CAMel CoNLL is a suite of tools that helps improve CoNLL-X file quality for annotators. It is designed specifically for Arabic, but some of the tools are language independent.
Current tools:
- CATiB enrichment: converts CATiB part-of-speech tags and dependency relation labels to traditional Arabic tags and labels.
- Comma fixer: fixes incorrectly attached commas while preserving attachment and projectivity rules of CoNLL files.
- CoNLL evaluation: compares parsed CoNLL file(s) with gold CoNLL files(s).
- CoNLL statistics: gets general statistics of one or more CoNLL files.
- Well-formedness checker: checks if one or more CoNLL files adhere to a set of rules.
- Clone this repo
- Set up a virtual environment. The tools have been tested using Python 3.11.13.
- Install the required packages:
pip install -r requirements.txt
Convert the part-of-speech tags and dependency relation labels from CATiB to traditional Arabic tags and labels.
This conversion is done using a set of rules found in the latest map file, catib_enrichment/patterns_[version_number].
To run CATiB enrichment:
python catib_enrichment.py -i path/to/file(s) -o path/to/output
The -m parameter is optional, as the latest stable map file will be used by default.
After running files through a dependency parser, some trees may contain commas that have incorrect attachments. The comma fix script is used on a CoNLL file or directory of CoNLL files in order to make these fixes by attaching the comma to a token behind it that is not the root, and does not cause non-projectivity.
To run the comma fixer:
python comma_fix.py -i [path/to/file/or/dir] -o [output/path/]
Note that if the input and output directories are the same, the fixed CoNLL files will will have 'comma_fixed' attached to the end.

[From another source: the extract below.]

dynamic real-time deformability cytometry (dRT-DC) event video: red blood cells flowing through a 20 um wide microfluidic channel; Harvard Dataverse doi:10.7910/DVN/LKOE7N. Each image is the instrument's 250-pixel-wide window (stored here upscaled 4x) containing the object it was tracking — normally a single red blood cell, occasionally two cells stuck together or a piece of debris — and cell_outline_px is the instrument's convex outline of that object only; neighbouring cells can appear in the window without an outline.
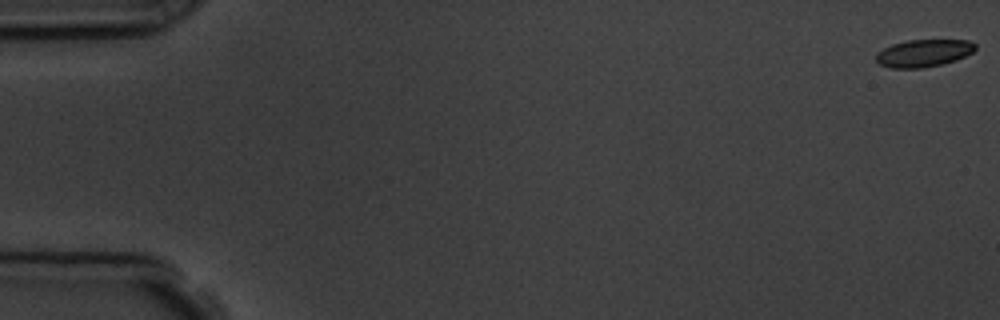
{"species": "common noctule bat (a hibernating species)", "species_latin": "Nyctalus noctula", "temperature_condition": "room temperature", "stored_images_in_passage": 10, "camera_frame_rate_fps": 3000, "um_per_image_px": 0.085, "animal": {"sex": "male", "body_mass_g": 19.5, "forearm_length_mm": 54.6}, "frame": {"image": 1, "passage_image": 1, "time_ms": 0.0, "image_size_px": [1000, 320], "cell_outline_px": [[976, 48], [972, 52], [956, 60], [940, 64], [920, 68], [892, 68], [880, 64], [876, 60], [876, 56], [884, 48], [892, 44], [908, 40], [968, 40], [976, 44]], "centroid_in_image_um": [78.52, 4.51], "position_along_channel_um": 6.5, "area_um2": 15.61}}
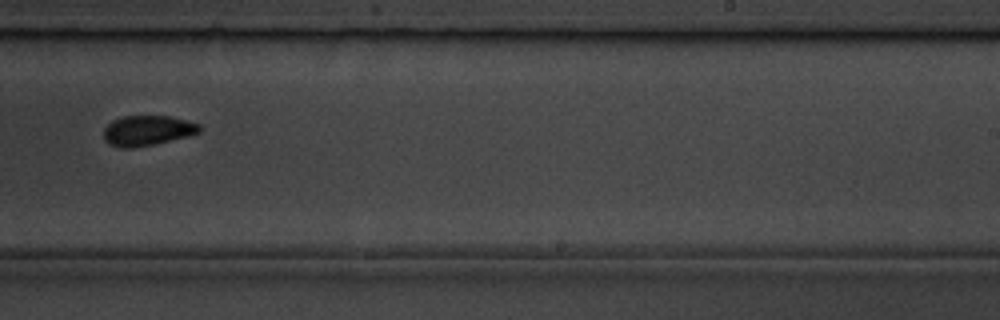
{"frame": {"image": 2, "passage_image": 10, "time_ms": 11.333, "image_size_px": [1000, 320], "cell_outline_px": [[200, 132], [188, 136], [156, 144], [132, 148], [120, 148], [108, 144], [104, 140], [104, 128], [112, 120], [120, 116], [168, 116], [200, 124]], "centroid_in_image_um": [12.49, 11.11], "position_along_channel_um": 276.5, "area_um2": 16.94}}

See the CoNLL evaluation README for details of the tool and how to run it.
You can us the CoNLL statistics script to generate statistics for one or more CoNLL files using the following link:
python conll_stats.py -i [path/to/file/or/dir] -o [output/path/] [-flags]

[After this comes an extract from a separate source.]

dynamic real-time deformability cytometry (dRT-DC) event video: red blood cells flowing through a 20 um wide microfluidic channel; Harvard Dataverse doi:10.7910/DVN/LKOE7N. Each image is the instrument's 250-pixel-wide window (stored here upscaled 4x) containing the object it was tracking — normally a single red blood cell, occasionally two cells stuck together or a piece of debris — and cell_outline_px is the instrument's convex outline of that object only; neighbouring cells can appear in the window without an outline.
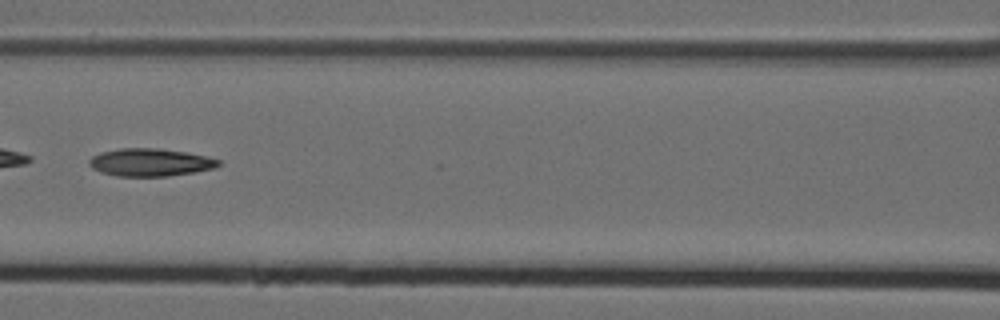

There are five flags that can be added at the end, that give statistics for: * w: words, statistics on the word level * s: sentences, statistics on the sentence level * p: pos_tags, the counts of the different part-of-speech tags * d: deprel_labels, the counts of the different dependency relation labels * l: leading, how many parent-child relations are led by the parent vs. by the child
To generate statistics for the words, sentences, and determining the count of leading relationships, you would use -wsl:
python conll_stats.py -i [path/to/file/or/dir] -o [output/path/] -wsl
You can pass a CoNLL file or directory of CoNLL files:
python wellformedness_checker.py -i [path/to/file/or/dir] -o [output/path/]

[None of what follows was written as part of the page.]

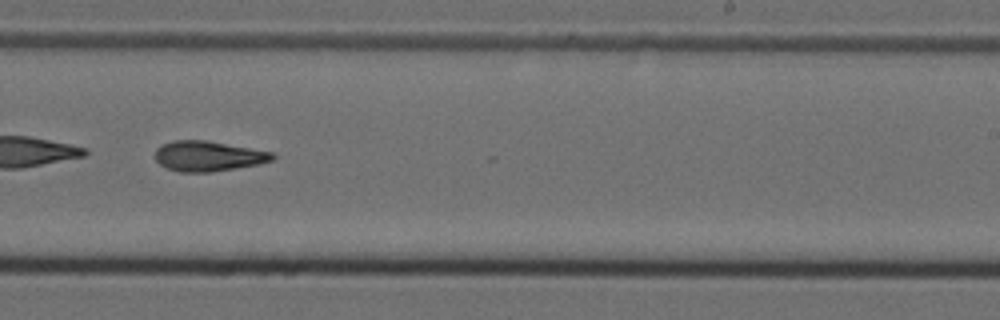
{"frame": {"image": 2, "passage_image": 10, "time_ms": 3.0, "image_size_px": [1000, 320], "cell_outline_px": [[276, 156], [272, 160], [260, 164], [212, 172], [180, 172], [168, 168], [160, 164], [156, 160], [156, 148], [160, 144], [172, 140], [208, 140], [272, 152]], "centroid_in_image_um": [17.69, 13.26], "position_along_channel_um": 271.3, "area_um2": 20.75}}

The checker uses the r13 database by default, but you can pass calima-msa-s31. See the Databases section for details.
Curently, the Well-formedness checker uses CAMeLTools' default morphology database, the morphology-db-msa-r13.
You can use the calima-msa-s31 database by first installing it. follow these steps (note that you need an account with the LDC):
- Install camel_tools v1.5.2 or later (you can check this using camel_data -v)
- Download the camel data for the BERT unfactored (MSA) model, as well as the morphology database:
camel_data -i morphology-db-msa-s31
camel_data -i disambig-bert-unfactored-msa
- Download the LDC2010L01 from the ldc downloads:
- go to https://catalog.ldc.upenn.edu/organization/downloads
- search for LDC2010L01.tgz and download it
- DO NOT EXTRACT LDC2010L01.tgz! We'll use the following command from camel tools to install the db:
camel_data -p morphology-db-msa-s31 /path/to/LDC2010L01.tgz
- When running the Well-formedness checker script, use -b and pass calima-msa-s31.